### ACTIVITIES:
a: Please copy from the rail fair thread, word for word, the part that opens with the words containing "# 35th Annual" and closes with "from previous events.".
b: In the rail fair thread, who can get into the show for free?

#### EXTRACT TO READ

# 35th Annual Helena, MT Rail Fair/Imagination Station Kids On Track



## Railroadinovations (May 25, 2011)

http://i1212.photobucket.com/albums/cc441/Railroadinovations/P8011167.jpg
http://i1212.photobucket.com/albums/cc441/Railroadinovations/PA071300.jpg
http://i1212.photobucket.com/albums/cc441/Railroadinovations/P1161388.jpg
http://i1212.photobucket.com/albums/cc441/Railroadinovations/PA071321.jpg
Photos from previous events. 

35th Helena, MT Rail Fair/Imagination Station Kids On Track

Would like to let you folks know that the 35th annual Helena, Montana Rail Fair will take place on Sunday, April 26, 2015. Doors open at 9:30 am. and the show closes at 4:00 pm. There is a $3.00 admission and children 12 and under get in free.
There are refreshments available and over 200 tables of model train merchandise of all scales for sale. There are also operating model train layouts in various scales to view including a G scale layout for kids to operate sponsored by Imagination Station Kids on Track.
If you are in the area, feel free to join the fun and meet some new train enthusiasts and maybe railfan the Montana Rail Link while your in the great Northwest. Look forward to seeing you at the 35th Annual Helena, Montana Rail Fair in Helena, Montana at the Helena Civic Center, 340 Niell Ave. Helena, Mt 59601
Info. (406) 227-0158 or (406) 443-1578


----------



## Chet (Aug 15, 2014)

Thanks for the info.


----------



## Railroadinovations (May 25, 2011)

Chet: Nice videos! The layout is pretty large by the looks of it. Thanks for sharing that also. If you come to the show look us up at the G Scale children's layout. Hope to see you there. Ken


----------



## Chet (Aug 15, 2014)

I would like to but we will be in Missoula for the weekend for a bowling tournament. 

I live south of Bozeman.


----------



## Railroadinovations (May 25, 2011)

Next time! Good luck! KM


----------

########
#### SUPPLIED INFORMATION

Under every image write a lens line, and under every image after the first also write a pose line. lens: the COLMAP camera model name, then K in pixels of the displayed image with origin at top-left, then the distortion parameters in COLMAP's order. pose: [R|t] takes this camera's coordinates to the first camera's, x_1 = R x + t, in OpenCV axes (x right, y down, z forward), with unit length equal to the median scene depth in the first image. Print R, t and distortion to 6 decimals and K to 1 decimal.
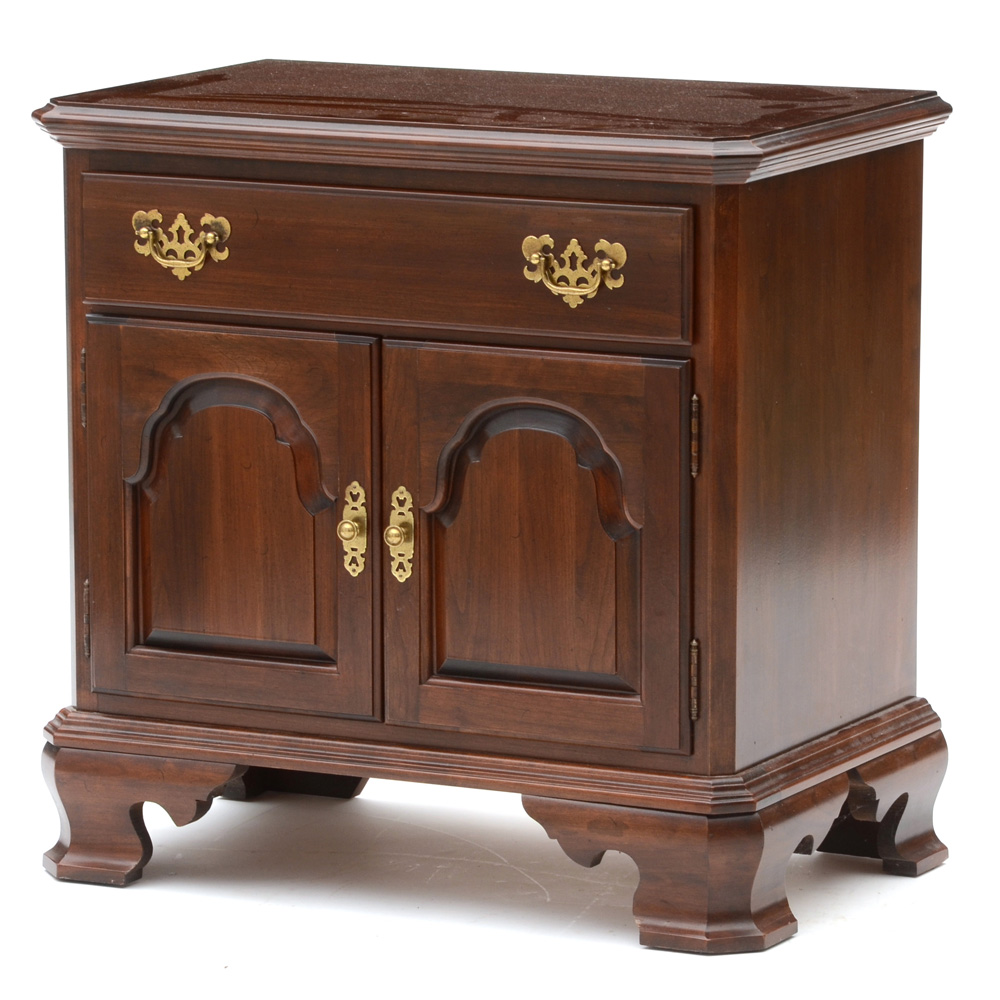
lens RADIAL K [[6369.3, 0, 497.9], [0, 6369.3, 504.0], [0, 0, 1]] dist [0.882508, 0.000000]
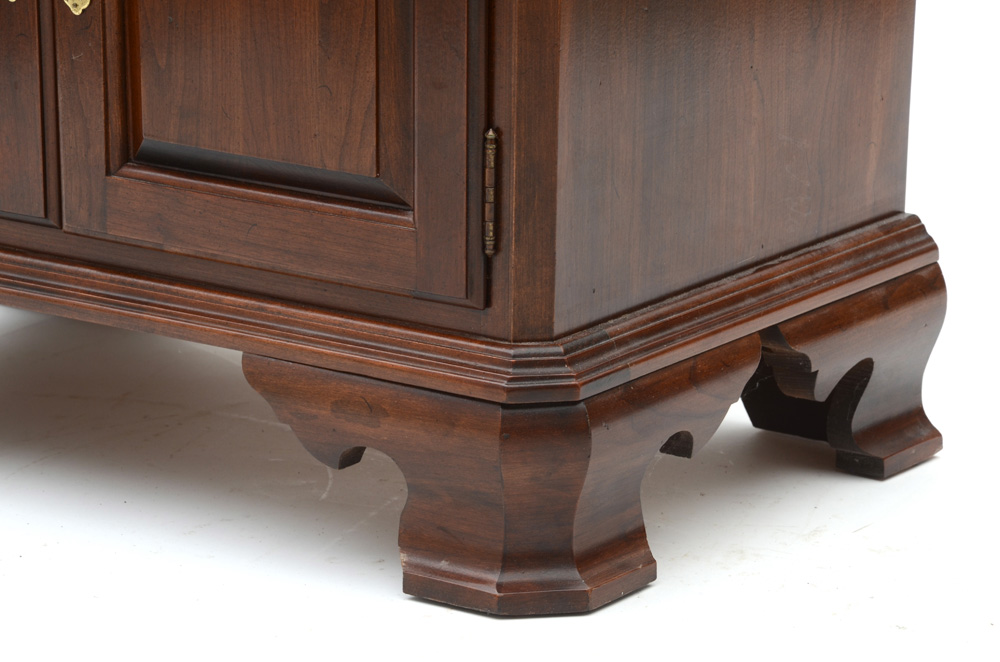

########

### ANSWERS TO EACH TASK:
a:
# 35th Annual Helena, MT Rail Fair/Imagination Station Kids On Track



## Railroadinovations (May 25, 2011)

http://i1212.photobucket.com/albums/cc441/Railroadinovations/P8011167.jpg
http://i1212.photobucket.com/albums/cc441/Railroadinovations/PA071300.jpg
http://i1212.photobucket.com/albums/cc441/Railroadinovations/P1161388.jpg
http://i1212.photobucket.com/albums/cc441/Railroadinovations/PA071321.jpg
Photos from previous events.

b: Children 12 and under.